Exercise details -
Print out the records that follow, exactly and completely.

___ Supplied data ___

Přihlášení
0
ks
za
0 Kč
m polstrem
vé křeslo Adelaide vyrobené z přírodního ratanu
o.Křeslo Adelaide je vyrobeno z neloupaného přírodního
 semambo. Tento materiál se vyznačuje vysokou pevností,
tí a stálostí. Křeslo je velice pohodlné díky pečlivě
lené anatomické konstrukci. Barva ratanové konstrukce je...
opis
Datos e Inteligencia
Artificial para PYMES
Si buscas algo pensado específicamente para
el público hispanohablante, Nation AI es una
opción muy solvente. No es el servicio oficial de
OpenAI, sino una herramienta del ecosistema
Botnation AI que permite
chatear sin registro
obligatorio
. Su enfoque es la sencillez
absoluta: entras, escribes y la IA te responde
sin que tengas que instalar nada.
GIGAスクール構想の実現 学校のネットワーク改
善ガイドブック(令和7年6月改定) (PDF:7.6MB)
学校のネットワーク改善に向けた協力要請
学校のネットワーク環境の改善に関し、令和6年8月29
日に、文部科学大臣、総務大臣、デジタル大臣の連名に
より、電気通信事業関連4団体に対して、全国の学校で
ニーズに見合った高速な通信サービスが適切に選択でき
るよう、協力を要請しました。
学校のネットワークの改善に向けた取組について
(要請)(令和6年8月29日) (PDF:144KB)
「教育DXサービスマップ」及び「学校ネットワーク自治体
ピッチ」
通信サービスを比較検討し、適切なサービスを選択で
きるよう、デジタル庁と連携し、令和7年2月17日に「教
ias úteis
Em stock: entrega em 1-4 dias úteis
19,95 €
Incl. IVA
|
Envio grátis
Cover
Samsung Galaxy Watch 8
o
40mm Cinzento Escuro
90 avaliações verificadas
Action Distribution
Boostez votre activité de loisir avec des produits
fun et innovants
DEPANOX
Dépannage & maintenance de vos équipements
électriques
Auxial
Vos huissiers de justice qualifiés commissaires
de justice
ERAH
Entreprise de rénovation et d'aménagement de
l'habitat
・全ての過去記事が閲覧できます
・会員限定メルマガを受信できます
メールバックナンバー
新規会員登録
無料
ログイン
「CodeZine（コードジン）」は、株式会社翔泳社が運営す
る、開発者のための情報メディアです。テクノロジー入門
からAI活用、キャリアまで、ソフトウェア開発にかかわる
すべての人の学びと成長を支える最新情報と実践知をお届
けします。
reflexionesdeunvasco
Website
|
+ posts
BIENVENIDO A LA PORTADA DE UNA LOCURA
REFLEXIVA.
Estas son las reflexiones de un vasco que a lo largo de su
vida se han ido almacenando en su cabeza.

___

Solution to the exercise -
Přihlášení
0
ks
za
0 Kč
m polstrem
vé křeslo Adelaide vyrobené z přírodního ratanu
o.Křeslo Adelaide je vyrobeno z neloupaného přírodního
 semambo. Tento materiál se vyznačuje vysokou pevností,
tí a stálostí. Křeslo je velice pohodlné díky pečlivě
lené anatomické konstrukci. Barva ratanové konstrukce je...
opis
Datos e Inteligencia
Artificial para PYMES
Si buscas algo pensado específicamente para
el público hispanohablante, Nation AI es una
opción muy solvente. No es el servicio oficial de
OpenAI, sino una herramienta del ecosistema
Botnation AI que permite
chatear sin registro
obligatorio
. Su enfoque es la sencillez
absoluta: entras, escribes y la IA te responde
sin que tengas que instalar nada.
GIGAスクール構想の実現 学校のネットワーク改
善ガイドブック(令和7年6月改定) (PDF:7.6MB)
学校のネットワーク改善に向けた協力要請
学校のネットワーク環境の改善に関し、令和6年8月29
日に、文部科学大臣、総務大臣、デジタル大臣の連名に
より、電気通信事業関連4団体に対して、全国の学校で
ニーズに見合った高速な通信サービスが適切に選択でき
るよう、協力を要請しました。
学校のネットワークの改善に向けた取組について
(要請)(令和6年8月29日) (PDF:144KB)
「教育DXサービスマップ」及び「学校ネットワーク自治体
ピッチ」
通信サービスを比較検討し、適切なサービスを選択で
きるよう、デジタル庁と連携し、令和7年2月17日に「教
ias úteis
Em stock: entrega em 1-4 dias úteis
19,95 €
Incl. IVA
|
Envio grátis
Cover
Samsung Galaxy Watch 8
o
40mm Cinzento Escuro
90 avaliações verificadas
Action Distribution
Boostez votre activité de loisir avec des produits
fun et innovants
DEPANOX
Dépannage & maintenance de vos équipements
électriques
Auxial
Vos huissiers de justice qualifiés commissaires
de justice
ERAH
Entreprise de rénovation et d'aménagement de
l'habitat
・全ての過去記事が閲覧できます
・会員限定メルマガを受信できます
メールバックナンバー
新規会員登録
無料
ログイン
「CodeZine（コードジン）」は、株式会社翔泳社が運営す
る、開発者のための情報メディアです。テクノロジー入門
からAI活用、キャリアまで、ソフトウェア開発にかかわる
すべての人の学びと成長を支える最新情報と実践知をお届
けします。
reflexionesdeunvasco
Website
|
+ posts
BIENVENIDO A LA PORTADA DE UNA LOCURA
REFLEXIVA.
Estas son las reflexiones de un vasco que a lo largo de su
vida se han ido almacenando en su cabeza.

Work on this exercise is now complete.